* ASSIGNMENT
Pick each line containing "about" out of the records.

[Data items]

◇ ◇ ◇

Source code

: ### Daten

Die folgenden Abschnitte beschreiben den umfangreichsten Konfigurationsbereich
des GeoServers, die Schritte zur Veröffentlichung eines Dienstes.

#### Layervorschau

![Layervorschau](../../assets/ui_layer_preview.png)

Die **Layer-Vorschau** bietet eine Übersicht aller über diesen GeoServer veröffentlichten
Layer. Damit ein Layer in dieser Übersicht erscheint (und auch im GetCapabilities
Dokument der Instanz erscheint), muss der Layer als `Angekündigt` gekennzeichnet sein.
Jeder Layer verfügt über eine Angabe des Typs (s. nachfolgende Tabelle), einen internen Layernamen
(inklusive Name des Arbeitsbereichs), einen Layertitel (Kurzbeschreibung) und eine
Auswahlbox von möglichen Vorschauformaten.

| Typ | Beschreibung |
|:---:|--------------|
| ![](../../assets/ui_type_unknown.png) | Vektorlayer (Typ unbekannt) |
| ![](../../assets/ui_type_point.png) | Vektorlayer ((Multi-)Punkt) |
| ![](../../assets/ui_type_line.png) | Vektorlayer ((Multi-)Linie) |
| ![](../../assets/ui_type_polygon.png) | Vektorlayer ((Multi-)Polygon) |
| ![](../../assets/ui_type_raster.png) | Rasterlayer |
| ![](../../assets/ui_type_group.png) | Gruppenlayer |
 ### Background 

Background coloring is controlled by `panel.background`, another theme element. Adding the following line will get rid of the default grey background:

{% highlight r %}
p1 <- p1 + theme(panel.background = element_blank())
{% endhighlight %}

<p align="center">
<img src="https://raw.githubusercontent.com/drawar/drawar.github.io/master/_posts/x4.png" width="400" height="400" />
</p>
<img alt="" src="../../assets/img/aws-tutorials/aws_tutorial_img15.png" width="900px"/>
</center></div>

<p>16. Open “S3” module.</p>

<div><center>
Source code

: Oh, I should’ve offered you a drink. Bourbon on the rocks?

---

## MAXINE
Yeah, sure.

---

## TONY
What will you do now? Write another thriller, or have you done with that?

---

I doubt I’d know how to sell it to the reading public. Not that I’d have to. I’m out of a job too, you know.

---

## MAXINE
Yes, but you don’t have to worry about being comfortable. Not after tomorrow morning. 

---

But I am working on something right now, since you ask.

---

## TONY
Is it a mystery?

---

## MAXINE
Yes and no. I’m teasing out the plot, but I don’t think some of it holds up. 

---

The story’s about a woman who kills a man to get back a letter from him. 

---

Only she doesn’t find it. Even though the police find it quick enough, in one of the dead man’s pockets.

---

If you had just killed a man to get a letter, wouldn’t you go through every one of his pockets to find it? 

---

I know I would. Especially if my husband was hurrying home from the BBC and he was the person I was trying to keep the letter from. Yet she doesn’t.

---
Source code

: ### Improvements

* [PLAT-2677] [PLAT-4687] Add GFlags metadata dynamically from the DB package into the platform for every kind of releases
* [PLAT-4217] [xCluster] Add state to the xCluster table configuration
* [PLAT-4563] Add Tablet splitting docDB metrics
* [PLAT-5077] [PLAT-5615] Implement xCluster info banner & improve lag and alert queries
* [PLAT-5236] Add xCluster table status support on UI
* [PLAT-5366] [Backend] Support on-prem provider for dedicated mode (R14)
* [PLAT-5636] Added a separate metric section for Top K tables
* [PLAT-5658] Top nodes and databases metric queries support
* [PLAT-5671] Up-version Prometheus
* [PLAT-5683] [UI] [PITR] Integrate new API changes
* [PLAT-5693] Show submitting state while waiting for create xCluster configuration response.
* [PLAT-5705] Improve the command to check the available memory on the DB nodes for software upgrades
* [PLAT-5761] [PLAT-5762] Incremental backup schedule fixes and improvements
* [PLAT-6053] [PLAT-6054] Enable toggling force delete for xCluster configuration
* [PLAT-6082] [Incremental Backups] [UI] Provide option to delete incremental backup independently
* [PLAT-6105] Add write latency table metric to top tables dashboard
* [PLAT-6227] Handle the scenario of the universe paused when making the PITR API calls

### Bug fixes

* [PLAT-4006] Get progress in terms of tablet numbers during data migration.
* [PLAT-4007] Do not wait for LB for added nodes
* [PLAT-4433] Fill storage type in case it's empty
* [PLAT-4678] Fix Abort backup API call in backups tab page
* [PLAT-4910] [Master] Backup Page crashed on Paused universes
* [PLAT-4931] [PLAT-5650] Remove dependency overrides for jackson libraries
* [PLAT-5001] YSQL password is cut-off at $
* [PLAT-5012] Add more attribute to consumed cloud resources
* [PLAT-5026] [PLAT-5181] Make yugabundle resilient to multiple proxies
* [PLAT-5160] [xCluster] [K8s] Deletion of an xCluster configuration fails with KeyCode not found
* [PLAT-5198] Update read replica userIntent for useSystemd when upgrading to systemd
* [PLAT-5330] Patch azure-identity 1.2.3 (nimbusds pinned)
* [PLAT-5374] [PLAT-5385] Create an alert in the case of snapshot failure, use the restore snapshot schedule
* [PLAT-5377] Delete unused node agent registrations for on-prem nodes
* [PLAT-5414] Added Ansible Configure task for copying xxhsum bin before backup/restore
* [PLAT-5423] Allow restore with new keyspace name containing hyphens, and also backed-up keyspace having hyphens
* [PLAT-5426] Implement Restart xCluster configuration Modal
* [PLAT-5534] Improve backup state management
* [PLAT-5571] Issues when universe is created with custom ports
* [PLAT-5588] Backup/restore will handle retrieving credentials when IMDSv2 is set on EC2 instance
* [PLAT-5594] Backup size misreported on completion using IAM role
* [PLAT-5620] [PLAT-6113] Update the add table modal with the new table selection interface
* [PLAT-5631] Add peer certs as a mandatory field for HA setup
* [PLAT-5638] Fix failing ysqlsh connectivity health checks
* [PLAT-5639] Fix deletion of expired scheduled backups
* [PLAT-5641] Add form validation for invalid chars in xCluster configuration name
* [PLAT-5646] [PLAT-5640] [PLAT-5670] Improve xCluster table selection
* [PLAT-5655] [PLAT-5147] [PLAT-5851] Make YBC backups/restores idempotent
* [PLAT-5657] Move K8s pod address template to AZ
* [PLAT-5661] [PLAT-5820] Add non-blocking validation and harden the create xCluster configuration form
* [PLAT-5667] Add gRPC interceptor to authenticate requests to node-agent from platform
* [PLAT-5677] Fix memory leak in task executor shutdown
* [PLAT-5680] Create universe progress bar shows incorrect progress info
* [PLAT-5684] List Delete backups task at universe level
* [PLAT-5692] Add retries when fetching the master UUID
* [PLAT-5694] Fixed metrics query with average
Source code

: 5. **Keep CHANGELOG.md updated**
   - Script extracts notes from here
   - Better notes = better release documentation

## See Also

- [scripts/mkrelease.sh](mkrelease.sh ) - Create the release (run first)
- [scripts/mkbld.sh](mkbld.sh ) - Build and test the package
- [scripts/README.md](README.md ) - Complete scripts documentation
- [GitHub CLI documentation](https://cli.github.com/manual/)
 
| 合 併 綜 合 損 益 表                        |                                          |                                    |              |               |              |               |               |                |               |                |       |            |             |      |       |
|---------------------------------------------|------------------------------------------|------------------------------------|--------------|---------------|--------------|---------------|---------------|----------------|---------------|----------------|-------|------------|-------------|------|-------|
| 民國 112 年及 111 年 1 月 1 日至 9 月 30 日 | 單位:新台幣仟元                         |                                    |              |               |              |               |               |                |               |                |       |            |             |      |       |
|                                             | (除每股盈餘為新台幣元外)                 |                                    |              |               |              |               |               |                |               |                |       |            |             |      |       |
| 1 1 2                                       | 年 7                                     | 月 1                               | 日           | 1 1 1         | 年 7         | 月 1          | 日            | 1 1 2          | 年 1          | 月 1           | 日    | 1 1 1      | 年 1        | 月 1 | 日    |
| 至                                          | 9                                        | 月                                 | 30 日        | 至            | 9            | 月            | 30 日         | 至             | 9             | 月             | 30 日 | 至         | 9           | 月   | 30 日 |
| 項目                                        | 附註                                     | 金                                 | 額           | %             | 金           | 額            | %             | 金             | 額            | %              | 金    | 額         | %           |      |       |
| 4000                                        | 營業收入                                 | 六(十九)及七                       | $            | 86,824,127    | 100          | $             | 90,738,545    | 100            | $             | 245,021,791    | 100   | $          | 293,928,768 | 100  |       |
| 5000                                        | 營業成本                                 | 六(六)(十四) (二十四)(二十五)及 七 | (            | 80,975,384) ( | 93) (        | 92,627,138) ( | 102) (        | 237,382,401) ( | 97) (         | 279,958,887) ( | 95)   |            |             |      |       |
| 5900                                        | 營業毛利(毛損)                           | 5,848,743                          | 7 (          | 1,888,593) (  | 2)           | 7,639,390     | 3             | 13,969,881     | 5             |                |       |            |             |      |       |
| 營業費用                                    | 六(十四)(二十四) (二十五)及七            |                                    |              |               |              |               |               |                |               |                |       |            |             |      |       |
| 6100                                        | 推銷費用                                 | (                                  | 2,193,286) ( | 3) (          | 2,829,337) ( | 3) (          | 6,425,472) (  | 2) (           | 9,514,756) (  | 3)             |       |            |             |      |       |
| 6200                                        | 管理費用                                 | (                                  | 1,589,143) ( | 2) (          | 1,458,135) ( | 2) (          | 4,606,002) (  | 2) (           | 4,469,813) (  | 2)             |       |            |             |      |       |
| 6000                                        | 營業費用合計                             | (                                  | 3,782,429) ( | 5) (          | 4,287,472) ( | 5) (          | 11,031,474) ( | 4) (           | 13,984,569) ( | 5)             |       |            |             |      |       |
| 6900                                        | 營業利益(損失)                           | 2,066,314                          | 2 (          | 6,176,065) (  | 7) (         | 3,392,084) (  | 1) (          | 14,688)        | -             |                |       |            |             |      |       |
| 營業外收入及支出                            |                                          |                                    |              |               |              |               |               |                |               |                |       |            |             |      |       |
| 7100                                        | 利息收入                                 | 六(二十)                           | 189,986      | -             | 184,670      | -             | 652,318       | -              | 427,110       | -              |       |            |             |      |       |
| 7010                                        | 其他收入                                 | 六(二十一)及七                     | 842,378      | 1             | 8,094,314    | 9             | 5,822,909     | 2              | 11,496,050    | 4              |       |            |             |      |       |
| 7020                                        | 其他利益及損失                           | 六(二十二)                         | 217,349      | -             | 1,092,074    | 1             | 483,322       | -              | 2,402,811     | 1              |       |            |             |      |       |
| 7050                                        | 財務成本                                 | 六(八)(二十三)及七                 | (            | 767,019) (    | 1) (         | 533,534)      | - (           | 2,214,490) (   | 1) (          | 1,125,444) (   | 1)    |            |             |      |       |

◇ ◇ ◇

* RESPONSE TO THE EXERCISE
Yes, but you don’t have to worry about being comfortable. Not after tomorrow morning. 
The story’s about a woman who kills a man to get back a letter from him. 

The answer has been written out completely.